A new species of mouse-like marsupial known for its unusual breeding habits in the Gold Coast hinterland has been discovered by Australian scientists. The species had caught global attention last year after researchers found the male of the species was dying from stress after over-enthusiastic marathon mating sessions. The new findings are published in the scientific journal Zootaxa.
Scientists are claiming to have discovered a new species, the black-tailed antechinus, which is said to be only found in high-altitude, wet areas in the Springbrook National Park between northern New South Wales and the Gold Coast Hinterland.
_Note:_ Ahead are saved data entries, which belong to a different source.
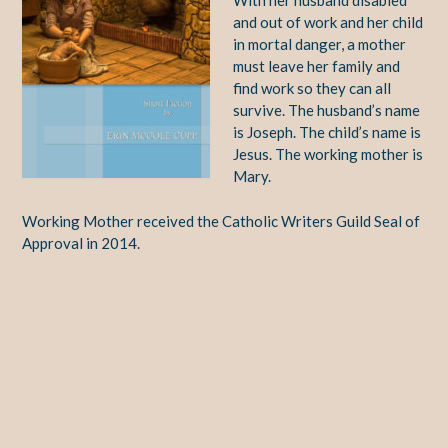
With her husband disabled
and out of work and her child
in mortal danger, a mother
must leave her family and
find work so they can all
survive. The husband’s name
is Joseph. The child’s name is
Jesus. The working mother is
Mary.
Working Mother received the Catholic Writers Guild Seal of
Approval in 2014.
Andrew Baker of Queensland University of Technology said researchers are applying for an endangered species listing while they conduct more research.
They probably follow the typical pattern of antechinus, which is all males are dead before they turn one year old,” he said adding usually antechinus have a “frenzied mating period” when they are about 11 months old, and “all males will die before the young are born”. Baker said it is not yet known how many of the species exist, but he describes them as “quite striking”.
“The tail emerges from a body that is very shaggy, very hairy, with really long guard hairs,” he said. “On the rump of the animal it becomes almost an orangey-brown colour, but where the tail emerges from the rump there is quite a distinct change from orange rump to black tail. “It’s a very short-furred tail and they have black feet as well.”